» **EXCERPTED TEXT**:
#####
Hello,
I use a dbxquery
to import asset’s tags which includes information about asset’s category, business unit and priority. The initial result looks like this:
asset | tag
asset_1 | server
asset_1 | marketing
asset_1 | medium
asset_2 | network_equipment
asset_2 | infrastructure
asset_2 | low
Using eval
command I split it that information to appropriate columns, so the result looks like that:
asset | category | bunit | priority |
asset_1 | server | | |
asset_1 | | marketing | |
asset_1 | | | medium |
asset_2 | network_equipment | | |
asset_2 | | infrastructure | |
asset_2 | | | low |
The result is saved to a lookup table. Unfortunately, I can’t use that format as Data Enrichment source for Splunk Enterprise Security because it will automatically dedup asset’s names.
So I’d like to know if it’s possible to combine the information from different rows from the previous table to a format like this:
asset | category | bunit | priority |
asset_1 | server | marketing | medium |
asset_2 | network_equipment | infrastructure | low |
Thanks for the help!
#####
» **DATASET**:
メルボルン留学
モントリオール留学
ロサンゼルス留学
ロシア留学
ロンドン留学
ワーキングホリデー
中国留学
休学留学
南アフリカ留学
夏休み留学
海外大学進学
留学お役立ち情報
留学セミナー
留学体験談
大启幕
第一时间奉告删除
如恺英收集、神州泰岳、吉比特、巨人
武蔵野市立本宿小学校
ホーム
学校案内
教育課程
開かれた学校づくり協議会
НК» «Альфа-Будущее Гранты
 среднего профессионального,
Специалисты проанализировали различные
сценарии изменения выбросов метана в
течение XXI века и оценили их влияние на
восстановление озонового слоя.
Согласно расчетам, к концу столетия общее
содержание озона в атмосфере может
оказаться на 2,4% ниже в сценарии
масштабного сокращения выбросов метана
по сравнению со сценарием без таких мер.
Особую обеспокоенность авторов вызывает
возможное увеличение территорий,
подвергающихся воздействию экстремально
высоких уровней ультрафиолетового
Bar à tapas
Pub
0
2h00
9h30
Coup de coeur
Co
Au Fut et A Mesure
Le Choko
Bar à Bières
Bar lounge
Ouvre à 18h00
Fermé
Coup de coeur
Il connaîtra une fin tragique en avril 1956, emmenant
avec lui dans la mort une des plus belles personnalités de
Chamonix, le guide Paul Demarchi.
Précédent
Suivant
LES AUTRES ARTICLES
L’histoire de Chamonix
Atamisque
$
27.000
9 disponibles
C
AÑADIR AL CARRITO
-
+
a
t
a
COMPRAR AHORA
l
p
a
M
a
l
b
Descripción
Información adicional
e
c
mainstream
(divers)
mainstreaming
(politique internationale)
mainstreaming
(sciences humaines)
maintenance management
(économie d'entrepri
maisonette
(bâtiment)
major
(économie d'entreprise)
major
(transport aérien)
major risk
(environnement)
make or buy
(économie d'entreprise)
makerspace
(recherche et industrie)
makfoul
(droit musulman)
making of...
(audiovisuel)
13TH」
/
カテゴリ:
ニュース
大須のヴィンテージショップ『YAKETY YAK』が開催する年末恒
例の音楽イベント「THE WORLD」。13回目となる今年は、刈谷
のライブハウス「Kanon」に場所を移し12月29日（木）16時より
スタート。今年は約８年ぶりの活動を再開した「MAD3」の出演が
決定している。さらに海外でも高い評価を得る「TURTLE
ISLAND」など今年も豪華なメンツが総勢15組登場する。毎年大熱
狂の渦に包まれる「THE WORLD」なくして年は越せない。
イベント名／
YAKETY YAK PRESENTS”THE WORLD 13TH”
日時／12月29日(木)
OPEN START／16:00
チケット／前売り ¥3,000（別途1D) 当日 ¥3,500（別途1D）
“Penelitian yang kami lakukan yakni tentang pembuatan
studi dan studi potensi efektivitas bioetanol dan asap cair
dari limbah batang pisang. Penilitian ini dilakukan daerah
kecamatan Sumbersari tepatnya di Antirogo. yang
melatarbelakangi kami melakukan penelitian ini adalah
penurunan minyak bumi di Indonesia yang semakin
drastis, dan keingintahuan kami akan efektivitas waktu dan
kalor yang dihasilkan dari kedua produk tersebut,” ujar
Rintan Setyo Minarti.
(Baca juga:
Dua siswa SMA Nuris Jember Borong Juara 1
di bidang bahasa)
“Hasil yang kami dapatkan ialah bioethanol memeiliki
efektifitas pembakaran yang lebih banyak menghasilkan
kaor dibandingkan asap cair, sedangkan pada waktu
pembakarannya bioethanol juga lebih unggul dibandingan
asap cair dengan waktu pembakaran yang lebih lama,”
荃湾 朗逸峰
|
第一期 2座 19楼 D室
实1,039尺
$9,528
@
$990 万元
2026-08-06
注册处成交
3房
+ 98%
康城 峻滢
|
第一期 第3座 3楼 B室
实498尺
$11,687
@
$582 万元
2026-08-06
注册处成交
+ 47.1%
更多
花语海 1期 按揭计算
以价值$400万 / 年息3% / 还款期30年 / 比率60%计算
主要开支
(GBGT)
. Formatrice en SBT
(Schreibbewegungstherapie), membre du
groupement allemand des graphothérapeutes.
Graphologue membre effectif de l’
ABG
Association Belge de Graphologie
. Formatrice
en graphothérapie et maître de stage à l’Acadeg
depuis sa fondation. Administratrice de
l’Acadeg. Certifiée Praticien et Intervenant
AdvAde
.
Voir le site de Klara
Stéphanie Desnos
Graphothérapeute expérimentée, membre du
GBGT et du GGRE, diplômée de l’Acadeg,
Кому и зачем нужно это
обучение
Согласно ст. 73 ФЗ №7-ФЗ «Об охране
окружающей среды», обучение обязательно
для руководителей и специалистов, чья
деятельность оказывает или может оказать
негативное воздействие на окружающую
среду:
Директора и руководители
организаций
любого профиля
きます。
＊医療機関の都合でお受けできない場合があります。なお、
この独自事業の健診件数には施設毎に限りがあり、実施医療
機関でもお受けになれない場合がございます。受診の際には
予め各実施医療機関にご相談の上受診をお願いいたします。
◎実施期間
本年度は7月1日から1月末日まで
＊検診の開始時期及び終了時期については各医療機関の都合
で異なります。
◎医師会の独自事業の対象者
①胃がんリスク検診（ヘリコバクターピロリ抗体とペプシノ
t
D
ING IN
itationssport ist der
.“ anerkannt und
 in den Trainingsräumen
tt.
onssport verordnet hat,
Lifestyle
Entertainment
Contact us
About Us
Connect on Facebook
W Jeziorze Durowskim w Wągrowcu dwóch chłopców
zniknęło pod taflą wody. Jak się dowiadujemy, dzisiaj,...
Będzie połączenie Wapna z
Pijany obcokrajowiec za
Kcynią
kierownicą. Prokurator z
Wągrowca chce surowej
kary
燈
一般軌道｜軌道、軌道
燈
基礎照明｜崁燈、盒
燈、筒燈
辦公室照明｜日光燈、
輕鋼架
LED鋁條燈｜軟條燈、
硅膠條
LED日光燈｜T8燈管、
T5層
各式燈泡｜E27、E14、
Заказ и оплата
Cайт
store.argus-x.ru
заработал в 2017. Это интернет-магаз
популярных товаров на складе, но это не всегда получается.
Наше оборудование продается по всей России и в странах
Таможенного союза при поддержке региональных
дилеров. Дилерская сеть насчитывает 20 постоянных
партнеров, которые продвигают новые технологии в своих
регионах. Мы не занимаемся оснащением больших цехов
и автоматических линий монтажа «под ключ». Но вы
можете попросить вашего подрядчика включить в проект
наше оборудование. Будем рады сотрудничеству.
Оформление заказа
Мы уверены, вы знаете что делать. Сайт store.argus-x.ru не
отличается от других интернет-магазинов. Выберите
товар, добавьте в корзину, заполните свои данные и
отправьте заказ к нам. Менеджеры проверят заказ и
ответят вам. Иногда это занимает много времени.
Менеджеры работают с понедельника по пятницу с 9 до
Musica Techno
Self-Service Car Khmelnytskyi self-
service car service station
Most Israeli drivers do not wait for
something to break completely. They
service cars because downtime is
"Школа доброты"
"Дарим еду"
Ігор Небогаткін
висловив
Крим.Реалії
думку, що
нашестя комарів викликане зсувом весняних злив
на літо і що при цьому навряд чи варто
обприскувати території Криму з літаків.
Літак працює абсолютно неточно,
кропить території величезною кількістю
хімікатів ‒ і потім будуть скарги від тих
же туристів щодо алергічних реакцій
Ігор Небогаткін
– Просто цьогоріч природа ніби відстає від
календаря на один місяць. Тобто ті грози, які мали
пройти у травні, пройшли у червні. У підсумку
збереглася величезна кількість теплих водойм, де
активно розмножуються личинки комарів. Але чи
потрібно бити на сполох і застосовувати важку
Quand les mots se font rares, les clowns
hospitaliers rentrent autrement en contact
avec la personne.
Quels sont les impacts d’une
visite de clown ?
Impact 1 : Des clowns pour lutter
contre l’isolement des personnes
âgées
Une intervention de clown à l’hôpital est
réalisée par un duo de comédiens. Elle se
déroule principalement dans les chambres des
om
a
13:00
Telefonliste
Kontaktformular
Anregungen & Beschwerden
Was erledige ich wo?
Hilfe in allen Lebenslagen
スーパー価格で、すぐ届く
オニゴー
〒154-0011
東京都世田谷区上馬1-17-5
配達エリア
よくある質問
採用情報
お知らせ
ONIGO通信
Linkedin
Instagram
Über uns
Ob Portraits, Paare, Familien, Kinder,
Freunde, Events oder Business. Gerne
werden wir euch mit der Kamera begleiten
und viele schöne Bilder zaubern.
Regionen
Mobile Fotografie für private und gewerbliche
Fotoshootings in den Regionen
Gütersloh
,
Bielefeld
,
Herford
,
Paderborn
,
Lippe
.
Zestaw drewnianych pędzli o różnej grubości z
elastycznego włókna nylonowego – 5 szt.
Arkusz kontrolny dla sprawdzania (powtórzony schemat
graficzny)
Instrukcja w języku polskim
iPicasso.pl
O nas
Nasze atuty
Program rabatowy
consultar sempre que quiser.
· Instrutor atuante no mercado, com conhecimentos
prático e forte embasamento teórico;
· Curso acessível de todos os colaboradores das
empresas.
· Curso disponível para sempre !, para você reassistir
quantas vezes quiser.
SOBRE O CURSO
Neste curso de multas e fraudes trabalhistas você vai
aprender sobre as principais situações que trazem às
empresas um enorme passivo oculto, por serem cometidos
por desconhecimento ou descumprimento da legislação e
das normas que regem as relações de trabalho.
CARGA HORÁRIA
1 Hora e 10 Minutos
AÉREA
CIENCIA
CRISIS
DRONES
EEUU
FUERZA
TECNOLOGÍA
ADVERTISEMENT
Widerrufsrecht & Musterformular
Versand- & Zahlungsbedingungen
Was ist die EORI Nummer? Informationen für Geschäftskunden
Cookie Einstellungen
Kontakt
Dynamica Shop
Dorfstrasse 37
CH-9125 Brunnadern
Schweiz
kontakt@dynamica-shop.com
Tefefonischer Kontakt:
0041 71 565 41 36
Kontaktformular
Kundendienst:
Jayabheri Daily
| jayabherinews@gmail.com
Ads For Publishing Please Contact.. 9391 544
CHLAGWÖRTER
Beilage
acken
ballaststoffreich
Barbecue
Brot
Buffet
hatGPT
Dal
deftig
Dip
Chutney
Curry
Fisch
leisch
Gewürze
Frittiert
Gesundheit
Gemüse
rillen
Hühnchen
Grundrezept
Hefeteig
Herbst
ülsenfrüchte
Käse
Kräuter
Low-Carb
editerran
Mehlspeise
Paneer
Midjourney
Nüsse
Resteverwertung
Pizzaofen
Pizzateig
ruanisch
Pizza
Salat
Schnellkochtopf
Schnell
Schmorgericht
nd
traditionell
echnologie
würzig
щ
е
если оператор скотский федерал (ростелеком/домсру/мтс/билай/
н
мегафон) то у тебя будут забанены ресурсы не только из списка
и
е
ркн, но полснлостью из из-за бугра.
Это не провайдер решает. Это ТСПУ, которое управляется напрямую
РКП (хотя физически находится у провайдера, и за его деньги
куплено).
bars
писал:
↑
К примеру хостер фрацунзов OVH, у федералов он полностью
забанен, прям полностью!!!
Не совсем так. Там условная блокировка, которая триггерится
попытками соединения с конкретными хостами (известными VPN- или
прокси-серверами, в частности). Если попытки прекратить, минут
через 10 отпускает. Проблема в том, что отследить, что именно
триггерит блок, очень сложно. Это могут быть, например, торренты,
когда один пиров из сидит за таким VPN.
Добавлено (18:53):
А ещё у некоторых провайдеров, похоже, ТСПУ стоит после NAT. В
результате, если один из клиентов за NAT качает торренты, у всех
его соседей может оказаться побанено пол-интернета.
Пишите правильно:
#####
» **TASKS TO CARRY OUT**:
**a)** Update the stretch of the Splunk post from "So I’d like" through "for the help!", putting "high" in place of "medium".
**b)** Answer these questions from the Splunk post:
(i) Which command is used to import the asset tags?
(ii) Where is the split result saved?
(iii) Why can't that format be used as a Data Enrichment source for Splunk Enterprise Security?
None of the items is needed for anything asked here.

» **ANSWERS PROVIDED**:
**a)**
So I’d like to know if it’s possible to combine the information from different rows from the previous table to a format like this:
asset | category | bunit | priority |
asset_1 | server | marketing | high |
asset_2 | network_equipment | infrastructure | low |
Thanks for the help!

**b)**
(i) dbxquery
(ii) To a lookup table.
(iii) Because it will automatically dedup the asset names.